[Records excerpted from a collection]
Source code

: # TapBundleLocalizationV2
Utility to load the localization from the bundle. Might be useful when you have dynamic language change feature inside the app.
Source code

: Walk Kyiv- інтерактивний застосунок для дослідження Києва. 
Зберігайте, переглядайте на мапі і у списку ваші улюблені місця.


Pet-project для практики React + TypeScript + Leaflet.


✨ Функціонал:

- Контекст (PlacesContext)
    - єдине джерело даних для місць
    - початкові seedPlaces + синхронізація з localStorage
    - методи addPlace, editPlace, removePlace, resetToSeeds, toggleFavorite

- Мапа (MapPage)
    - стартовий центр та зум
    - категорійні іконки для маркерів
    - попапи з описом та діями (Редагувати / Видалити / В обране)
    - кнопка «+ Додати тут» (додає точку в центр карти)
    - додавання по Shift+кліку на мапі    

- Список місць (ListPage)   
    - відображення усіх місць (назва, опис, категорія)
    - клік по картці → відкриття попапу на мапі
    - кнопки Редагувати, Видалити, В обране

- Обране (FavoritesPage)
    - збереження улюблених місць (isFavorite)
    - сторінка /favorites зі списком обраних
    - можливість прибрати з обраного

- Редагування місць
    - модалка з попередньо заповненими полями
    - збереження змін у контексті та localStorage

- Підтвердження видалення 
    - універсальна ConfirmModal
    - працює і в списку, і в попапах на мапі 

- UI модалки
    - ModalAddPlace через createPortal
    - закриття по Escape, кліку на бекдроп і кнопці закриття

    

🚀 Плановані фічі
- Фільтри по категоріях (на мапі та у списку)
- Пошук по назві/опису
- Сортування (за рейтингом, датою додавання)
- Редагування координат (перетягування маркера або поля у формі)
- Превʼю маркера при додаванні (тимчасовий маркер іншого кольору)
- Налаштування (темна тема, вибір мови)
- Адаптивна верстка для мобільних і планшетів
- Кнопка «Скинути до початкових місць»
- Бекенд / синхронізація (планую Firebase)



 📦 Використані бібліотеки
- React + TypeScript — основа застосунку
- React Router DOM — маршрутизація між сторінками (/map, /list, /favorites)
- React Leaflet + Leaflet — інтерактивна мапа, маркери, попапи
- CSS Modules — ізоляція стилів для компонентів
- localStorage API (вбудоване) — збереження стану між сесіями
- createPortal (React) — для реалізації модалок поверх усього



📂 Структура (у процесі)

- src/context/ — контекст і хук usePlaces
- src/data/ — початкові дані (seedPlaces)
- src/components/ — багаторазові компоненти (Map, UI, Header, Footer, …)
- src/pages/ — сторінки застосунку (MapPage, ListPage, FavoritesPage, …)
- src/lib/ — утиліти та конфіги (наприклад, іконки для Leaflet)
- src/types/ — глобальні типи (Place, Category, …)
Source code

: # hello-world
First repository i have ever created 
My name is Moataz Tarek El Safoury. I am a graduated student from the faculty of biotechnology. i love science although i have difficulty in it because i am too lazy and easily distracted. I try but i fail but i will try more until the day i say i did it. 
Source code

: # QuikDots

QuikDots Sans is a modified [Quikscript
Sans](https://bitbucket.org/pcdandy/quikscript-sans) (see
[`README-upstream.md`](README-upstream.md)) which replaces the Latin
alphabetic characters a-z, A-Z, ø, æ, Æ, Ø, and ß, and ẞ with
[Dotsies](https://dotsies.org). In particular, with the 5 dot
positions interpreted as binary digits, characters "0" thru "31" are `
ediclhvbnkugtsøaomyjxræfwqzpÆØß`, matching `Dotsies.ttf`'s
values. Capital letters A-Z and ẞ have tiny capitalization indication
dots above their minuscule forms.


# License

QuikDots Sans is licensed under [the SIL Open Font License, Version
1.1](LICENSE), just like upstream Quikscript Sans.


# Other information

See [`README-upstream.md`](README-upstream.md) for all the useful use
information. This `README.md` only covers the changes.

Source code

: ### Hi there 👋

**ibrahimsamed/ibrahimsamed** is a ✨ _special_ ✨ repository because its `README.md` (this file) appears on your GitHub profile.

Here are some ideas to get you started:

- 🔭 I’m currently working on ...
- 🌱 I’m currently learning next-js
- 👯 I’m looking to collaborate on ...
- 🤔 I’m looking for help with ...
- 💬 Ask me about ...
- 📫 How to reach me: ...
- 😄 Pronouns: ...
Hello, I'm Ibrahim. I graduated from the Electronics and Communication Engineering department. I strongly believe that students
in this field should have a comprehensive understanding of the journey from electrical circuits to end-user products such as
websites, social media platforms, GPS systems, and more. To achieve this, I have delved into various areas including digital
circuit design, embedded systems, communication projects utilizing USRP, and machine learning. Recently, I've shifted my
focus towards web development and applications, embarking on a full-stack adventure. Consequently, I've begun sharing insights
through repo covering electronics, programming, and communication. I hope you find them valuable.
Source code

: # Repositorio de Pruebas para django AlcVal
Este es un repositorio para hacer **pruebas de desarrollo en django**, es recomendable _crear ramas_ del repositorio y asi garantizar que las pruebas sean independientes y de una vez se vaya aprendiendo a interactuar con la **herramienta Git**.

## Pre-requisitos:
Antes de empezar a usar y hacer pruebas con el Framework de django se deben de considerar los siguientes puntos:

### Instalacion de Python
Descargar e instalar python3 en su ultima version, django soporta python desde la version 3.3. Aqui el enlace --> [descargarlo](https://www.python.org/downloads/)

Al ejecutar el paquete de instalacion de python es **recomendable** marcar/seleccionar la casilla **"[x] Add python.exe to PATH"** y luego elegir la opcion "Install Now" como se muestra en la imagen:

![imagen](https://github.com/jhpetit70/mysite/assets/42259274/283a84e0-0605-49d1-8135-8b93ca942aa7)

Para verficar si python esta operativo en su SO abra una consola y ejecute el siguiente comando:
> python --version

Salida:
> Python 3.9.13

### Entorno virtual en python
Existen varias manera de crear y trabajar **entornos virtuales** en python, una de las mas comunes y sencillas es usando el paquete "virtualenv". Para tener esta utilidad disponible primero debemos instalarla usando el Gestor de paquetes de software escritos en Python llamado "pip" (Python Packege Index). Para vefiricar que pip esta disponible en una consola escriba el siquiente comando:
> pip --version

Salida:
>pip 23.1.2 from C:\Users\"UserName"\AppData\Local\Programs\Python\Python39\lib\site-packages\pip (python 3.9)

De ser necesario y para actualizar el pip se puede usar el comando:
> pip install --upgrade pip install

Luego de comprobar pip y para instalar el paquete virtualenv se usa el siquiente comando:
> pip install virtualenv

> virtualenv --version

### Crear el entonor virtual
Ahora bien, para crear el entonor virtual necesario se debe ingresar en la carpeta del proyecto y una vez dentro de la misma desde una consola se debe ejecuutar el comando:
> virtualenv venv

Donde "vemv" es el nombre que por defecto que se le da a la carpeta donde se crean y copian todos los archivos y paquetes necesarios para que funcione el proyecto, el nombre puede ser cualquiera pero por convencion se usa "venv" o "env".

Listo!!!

The task
No line may be altered or left out when the data is written out.

Solution
Source code

: # TapBundleLocalizationV2
Utility to load the localization from the bundle. Might be useful when you have dynamic language change feature inside the app.
Source code

: Walk Kyiv- інтерактивний застосунок для дослідження Києва. 
Зберігайте, переглядайте на мапі і у списку ваші улюблені місця.


Pet-project для практики React + TypeScript + Leaflet.


✨ Функціонал:

- Контекст (PlacesContext)
    - єдине джерело даних для місць
    - початкові seedPlaces + синхронізація з localStorage
    - методи addPlace, editPlace, removePlace, resetToSeeds, toggleFavorite

- Мапа (MapPage)
    - стартовий центр та зум
    - категорійні іконки для маркерів
    - попапи з описом та діями (Редагувати / Видалити / В обране)
    - кнопка «+ Додати тут» (додає точку в центр карти)
    - додавання по Shift+кліку на мапі    

- Список місць (ListPage)   
    - відображення усіх місць (назва, опис, категорія)
    - клік по картці → відкриття попапу на мапі
    - кнопки Редагувати, Видалити, В обране

- Обране (FavoritesPage)
    - збереження улюблених місць (isFavorite)
    - сторінка /favorites зі списком обраних
    - можливість прибрати з обраного

- Редагування місць
    - модалка з попередньо заповненими полями
    - збереження змін у контексті та localStorage

- Підтвердження видалення 
    - універсальна ConfirmModal
    - працює і в списку, і в попапах на мапі 

- UI модалки
    - ModalAddPlace через createPortal
    - закриття по Escape, кліку на бекдроп і кнопці закриття

    

🚀 Плановані фічі
- Фільтри по категоріях (на мапі та у списку)
- Пошук по назві/опису
- Сортування (за рейтингом, датою додавання)
- Редагування координат (перетягування маркера або поля у формі)
- Превʼю маркера при додаванні (тимчасовий маркер іншого кольору)
- Налаштування (темна тема, вибір мови)
- Адаптивна верстка для мобільних і планшетів
- Кнопка «Скинути до початкових місць»
- Бекенд / синхронізація (планую Firebase)



 📦 Використані бібліотеки
- React + TypeScript — основа застосунку
- React Router DOM — маршрутизація між сторінками (/map, /list, /favorites)
- React Leaflet + Leaflet — інтерактивна мапа, маркери, попапи
- CSS Modules — ізоляція стилів для компонентів
- localStorage API (вбудоване) — збереження стану між сесіями
- createPortal (React) — для реалізації модалок поверх усього



📂 Структура (у процесі)

- src/context/ — контекст і хук usePlaces
- src/data/ — початкові дані (seedPlaces)
- src/components/ — багаторазові компоненти (Map, UI, Header, Footer, …)
- src/pages/ — сторінки застосунку (MapPage, ListPage, FavoritesPage, …)
- src/lib/ — утиліти та конфіги (наприклад, іконки для Leaflet)
- src/types/ — глобальні типи (Place, Category, …)
Source code

: # hello-world
First repository i have ever created 
My name is Moataz Tarek El Safoury. I am a graduated student from the faculty of biotechnology. i love science although i have difficulty in it because i am too lazy and easily distracted. I try but i fail but i will try more until the day i say i did it. 
Source code

: # QuikDots

QuikDots Sans is a modified [Quikscript
Sans](https://bitbucket.org/pcdandy/quikscript-sans) (see
[`README-upstream.md`](README-upstream.md)) which replaces the Latin
alphabetic characters a-z, A-Z, ø, æ, Æ, Ø, and ß, and ẞ with
[Dotsies](https://dotsies.org). In particular, with the 5 dot
positions interpreted as binary digits, characters "0" thru "31" are `
ediclhvbnkugtsøaomyjxræfwqzpÆØß`, matching `Dotsies.ttf`'s
values. Capital letters A-Z and ẞ have tiny capitalization indication
dots above their minuscule forms.


# License

QuikDots Sans is licensed under [the SIL Open Font License, Version
1.1](LICENSE), just like upstream Quikscript Sans.


# Other information

See [`README-upstream.md`](README-upstream.md) for all the useful use
information. This `README.md` only covers the changes.

Source code

: ### Hi there 👋

**ibrahimsamed/ibrahimsamed** is a ✨ _special_ ✨ repository because its `README.md` (this file) appears on your GitHub profile.

Here are some ideas to get you started:

- 🔭 I’m currently working on ...
- 🌱 I’m currently learning next-js
- 👯 I’m looking to collaborate on ...
- 🤔 I’m looking for help with ...
- 💬 Ask me about ...
- 📫 How to reach me: ...
- 😄 Pronouns: ...
Hello, I'm Ibrahim. I graduated from the Electronics and Communication Engineering department. I strongly believe that students
in this field should have a comprehensive understanding of the journey from electrical circuits to end-user products such as
websites, social media platforms, GPS systems, and more. To achieve this, I have delved into various areas including digital
circuit design, embedded systems, communication projects utilizing USRP, and machine learning. Recently, I've shifted my
focus towards web development and applications, embarking on a full-stack adventure. Consequently, I've begun sharing insights
through repo covering electronics, programming, and communication. I hope you find them valuable.
Source code

: # Repositorio de Pruebas para django AlcVal
Este es un repositorio para hacer **pruebas de desarrollo en django**, es recomendable _crear ramas_ del repositorio y asi garantizar que las pruebas sean independientes y de una vez se vaya aprendiendo a interactuar con la **herramienta Git**.

## Pre-requisitos:
Antes de empezar a usar y hacer pruebas con el Framework de django se deben de considerar los siguientes puntos:

### Instalacion de Python
Descargar e instalar python3 en su ultima version, django soporta python desde la version 3.3. Aqui el enlace --> [descargarlo](https://www.python.org/downloads/)

Al ejecutar el paquete de instalacion de python es **recomendable** marcar/seleccionar la casilla **"[x] Add python.exe to PATH"** y luego elegir la opcion "Install Now" como se muestra en la imagen:

![imagen](https://github.com/jhpetit70/mysite/assets/42259274/283a84e0-0605-49d1-8135-8b93ca942aa7)

Para verficar si python esta operativo en su SO abra una consola y ejecute el siguiente comando:
> python --version

Salida:
> Python 3.9.13

### Entorno virtual en python
Existen varias manera de crear y trabajar **entornos virtuales** en python, una de las mas comunes y sencillas es usando el paquete "virtualenv". Para tener esta utilidad disponible primero debemos instalarla usando el Gestor de paquetes de software escritos en Python llamado "pip" (Python Packege Index). Para vefiricar que pip esta disponible en una consola escriba el siquiente comando:
> pip --version

Salida:
>pip 23.1.2 from C:\Users\"UserName"\AppData\Local\Programs\Python\Python39\lib\site-packages\pip (python 3.9)

De ser necesario y para actualizar el pip se puede usar el comando:
> pip install --upgrade pip install

Luego de comprobar pip y para instalar el paquete virtualenv se usa el siquiente comando:
> pip install virtualenv

> virtualenv --version

### Crear el entonor virtual
Ahora bien, para crear el entonor virtual necesario se debe ingresar en la carpeta del proyecto y una vez dentro de la misma desde una consola se debe ejecuutar el comando:
> virtualenv venv

Donde "vemv" es el nombre que por defecto que se le da a la carpeta donde se crean y copian todos los archivos y paquetes necesarios para que funcione el proyecto, el nombre puede ser cualquiera pero por convencion se usa "venv" o "env".

Listo!!!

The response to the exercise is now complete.